制御ユニット36の制御部は、鋼構造物30の鋼材が示す電位(SHE)を−0.7〜−1.0Vの範囲の所定値に設定可能な防食電流値を演算し、これを目標値として設定する。鋼構造物30及び電極32を含む回路には、目標値に相当する防食電流が直流電源装置35から供給される。鋼材表面近傍のpHが上昇し、鋼構造物30の表面にCaCO3及びMg(OH)2の石灰質皮膜(電解皮膜)、即ち、エレクトロコーティングが形成される。
制御ユニット36は、エレクトロコーティングの形成に伴って防食電流を低減し又は遮断することができるが、好ましくは、制御ユニット36は、目標値の防食電流を所定期間、継続的に鋼構造物30及び電極32に供給する。

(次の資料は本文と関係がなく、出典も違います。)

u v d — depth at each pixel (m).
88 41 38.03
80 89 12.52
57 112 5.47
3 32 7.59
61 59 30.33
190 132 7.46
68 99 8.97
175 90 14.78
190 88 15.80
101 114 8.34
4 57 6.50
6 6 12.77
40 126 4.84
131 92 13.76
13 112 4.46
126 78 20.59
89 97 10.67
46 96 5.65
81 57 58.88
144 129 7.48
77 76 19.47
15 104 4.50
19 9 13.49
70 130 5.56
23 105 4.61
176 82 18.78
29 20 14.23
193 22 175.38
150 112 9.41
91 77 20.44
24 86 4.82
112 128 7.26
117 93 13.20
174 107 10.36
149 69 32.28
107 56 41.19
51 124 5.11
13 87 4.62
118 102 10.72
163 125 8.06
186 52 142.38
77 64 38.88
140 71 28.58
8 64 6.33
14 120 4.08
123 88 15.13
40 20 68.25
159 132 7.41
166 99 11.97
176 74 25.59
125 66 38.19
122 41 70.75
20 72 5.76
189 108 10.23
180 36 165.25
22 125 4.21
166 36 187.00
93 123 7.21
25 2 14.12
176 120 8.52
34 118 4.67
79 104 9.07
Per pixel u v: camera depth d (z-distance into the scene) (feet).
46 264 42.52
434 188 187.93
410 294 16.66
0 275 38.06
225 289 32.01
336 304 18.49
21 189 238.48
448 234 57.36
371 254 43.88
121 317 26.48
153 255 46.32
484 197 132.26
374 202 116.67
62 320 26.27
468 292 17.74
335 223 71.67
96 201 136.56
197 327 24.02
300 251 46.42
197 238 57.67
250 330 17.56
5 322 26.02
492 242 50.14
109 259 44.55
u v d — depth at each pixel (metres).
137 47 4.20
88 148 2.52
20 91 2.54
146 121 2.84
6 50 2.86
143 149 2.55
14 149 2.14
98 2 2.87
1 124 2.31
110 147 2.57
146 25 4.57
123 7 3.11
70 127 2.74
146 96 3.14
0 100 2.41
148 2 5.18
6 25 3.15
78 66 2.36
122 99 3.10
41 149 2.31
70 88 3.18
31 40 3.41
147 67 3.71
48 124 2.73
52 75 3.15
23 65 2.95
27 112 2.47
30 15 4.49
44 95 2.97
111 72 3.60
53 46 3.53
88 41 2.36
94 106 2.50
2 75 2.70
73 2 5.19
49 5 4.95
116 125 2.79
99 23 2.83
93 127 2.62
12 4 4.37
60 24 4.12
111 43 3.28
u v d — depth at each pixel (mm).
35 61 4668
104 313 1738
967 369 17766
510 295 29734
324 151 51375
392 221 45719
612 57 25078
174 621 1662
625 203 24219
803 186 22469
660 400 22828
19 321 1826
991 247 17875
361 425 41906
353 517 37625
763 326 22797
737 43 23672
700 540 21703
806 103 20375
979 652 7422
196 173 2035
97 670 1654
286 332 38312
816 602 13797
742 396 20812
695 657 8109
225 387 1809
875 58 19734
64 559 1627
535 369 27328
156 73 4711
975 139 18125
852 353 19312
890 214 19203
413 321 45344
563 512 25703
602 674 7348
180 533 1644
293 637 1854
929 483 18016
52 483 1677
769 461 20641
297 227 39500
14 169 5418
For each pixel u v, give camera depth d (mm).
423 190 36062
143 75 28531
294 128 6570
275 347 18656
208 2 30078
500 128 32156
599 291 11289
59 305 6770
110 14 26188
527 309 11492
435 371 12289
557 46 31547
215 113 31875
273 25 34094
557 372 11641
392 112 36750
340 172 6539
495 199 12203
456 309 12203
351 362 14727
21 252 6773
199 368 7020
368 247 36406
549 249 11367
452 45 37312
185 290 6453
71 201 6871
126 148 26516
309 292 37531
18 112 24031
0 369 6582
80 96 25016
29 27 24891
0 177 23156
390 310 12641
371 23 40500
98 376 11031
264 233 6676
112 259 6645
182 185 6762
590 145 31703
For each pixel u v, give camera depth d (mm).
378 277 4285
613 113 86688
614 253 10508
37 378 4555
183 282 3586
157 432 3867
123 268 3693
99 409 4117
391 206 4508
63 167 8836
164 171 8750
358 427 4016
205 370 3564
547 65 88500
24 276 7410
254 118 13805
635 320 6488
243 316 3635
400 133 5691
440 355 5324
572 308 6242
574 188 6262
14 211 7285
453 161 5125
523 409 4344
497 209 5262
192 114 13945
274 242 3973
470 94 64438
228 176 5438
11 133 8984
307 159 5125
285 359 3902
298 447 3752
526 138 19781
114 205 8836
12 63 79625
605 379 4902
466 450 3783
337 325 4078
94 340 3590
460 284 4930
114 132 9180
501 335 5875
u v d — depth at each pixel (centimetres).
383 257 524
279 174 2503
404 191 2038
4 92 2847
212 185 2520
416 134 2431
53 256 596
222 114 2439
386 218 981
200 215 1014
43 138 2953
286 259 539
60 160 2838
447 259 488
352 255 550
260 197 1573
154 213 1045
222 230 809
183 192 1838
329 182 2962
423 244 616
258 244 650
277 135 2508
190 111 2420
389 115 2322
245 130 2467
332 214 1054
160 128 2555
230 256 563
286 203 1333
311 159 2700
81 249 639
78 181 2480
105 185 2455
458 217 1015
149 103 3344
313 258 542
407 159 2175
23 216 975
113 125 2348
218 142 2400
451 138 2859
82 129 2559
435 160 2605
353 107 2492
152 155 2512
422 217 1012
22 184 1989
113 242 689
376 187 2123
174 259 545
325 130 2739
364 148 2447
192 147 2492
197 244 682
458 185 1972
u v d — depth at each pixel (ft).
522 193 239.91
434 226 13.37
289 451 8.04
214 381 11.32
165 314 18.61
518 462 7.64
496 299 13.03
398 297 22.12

図10は、エレクトロコーティング形成の態様を概念的に示す部分断面図である。図10には、防食電流が矢印で示されている。
図10に示すように防食電流が鋼材表面39に流れると、皮膜形成し易い鋼材表面39の部分には、エレクトロコーティング50が比較的早期に形成される(図10(B))。この段階で防食電流を低下させると、皮膜形成し難い鋼材表面39の部分は、エレクトロコーティングが形成されない状態のまま残ることが懸念される。しかしながら、一定の防食電流を鋼材表面39に継続的に供給することにより、防食電流は、図10(C)に示す如く、皮膜形成し難い鋼材表面39の部分に集中し、この結果、鋼材表面39の全域にエレクトロコーティング50が形成される(図10(D))。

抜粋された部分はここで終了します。